I swallowed, and felt the pillow against my head. I could smell him from three feet away. I felt clean and separated already from his fight. Leaving the bed would involve me again.

“You should have told me, Chris.”

“It wouldn’t have changed anything.”

“But you don’t have to carry this weight alone.” He looked down at his dirty Kevlar helmet and the faded oak leaf of his rank. “You’re not the first person to go through this,” he said.

I was not special.

“The two of you can try again,” he said.

+

“Why’d you use that stupid fucking line on her?” Rob demanded by the coffee machine. “I totally had that set up for you.”

“That’s the test,” I said. “If she sticks around, I figure she deserves what she thinks she isn’t going to get.”

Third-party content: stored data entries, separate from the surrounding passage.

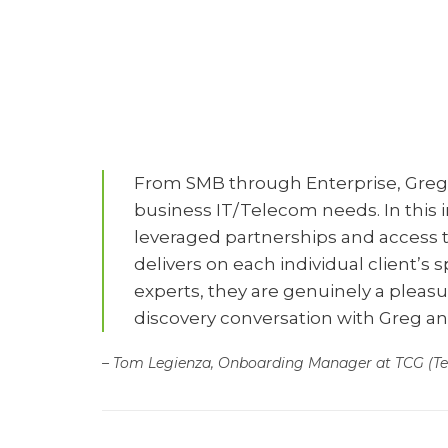
Telec
From SMB through Enterprise, Greg a
business IT/Telecom needs. In this in
leveraged partnerships and access to
delivers on each individual client’s 
experts, they are genuinely a pleas
discovery conversation with Greg a
– Tom Legienza, Onboarding Manager at TCG (T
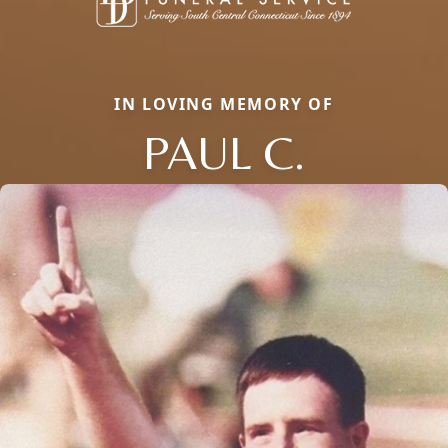
IN LOVING MEMORY OF
PAUL C.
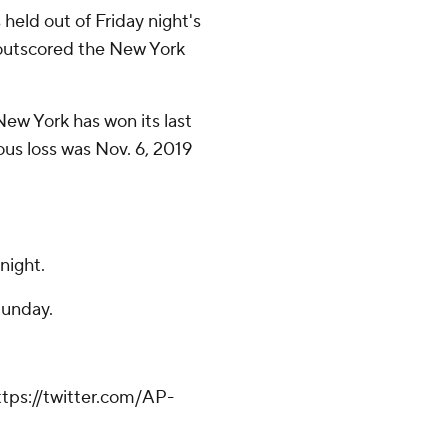
eld out of Friday night's
s outscored the New York
New York has won its last
ous loss was Nov. 6, 2019
night.
Sunday.
tps://twitter.com/AP-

Rob shoved a mug at me. “It’s a guaranteed way to get the crazy,” he said. “She was a perfectly normal freak.”

“Of course. How was Jane?”

“Jane and I had a great conversation.”

“That’s good,” I said. “That’s all that really matters.”

+

It was unusual for a captain to lead raids and the platoon I was assigned figured I was suicidal. I should have been happy making PowerPoint slides in a Green Zone bunker. Instead I found myself shining the stark glare of a flashlight at a family comprised of a man my age who spoke the Queen’s own English, his wife and their four year-old daughter, who glared at me with such contempt that I couldn’t look away from her brown eyes.

“What?” the man demanded endlessly. “We have done nothing. Please leave us. We support the United States. We want only peace.”

The little girl stood in the center of the room, soldiers milling around her, as her father and mother submitted to the ransacking of their home. My job was to tell the soldiers what to do if they encountered something outside the battle drill. It was my job to take the blame.

I watched the little girl. Sarah’s answering machine now told the world, “Chris, if this is you, I have nothing left to say to you. Please stop calling.”

The little girl did not blink under the glare of the flashlight.

Eventually her mother hissed at her and she moved slowly to press herself against her black robes, her brown eyes still judging our progress as we tore her house apart.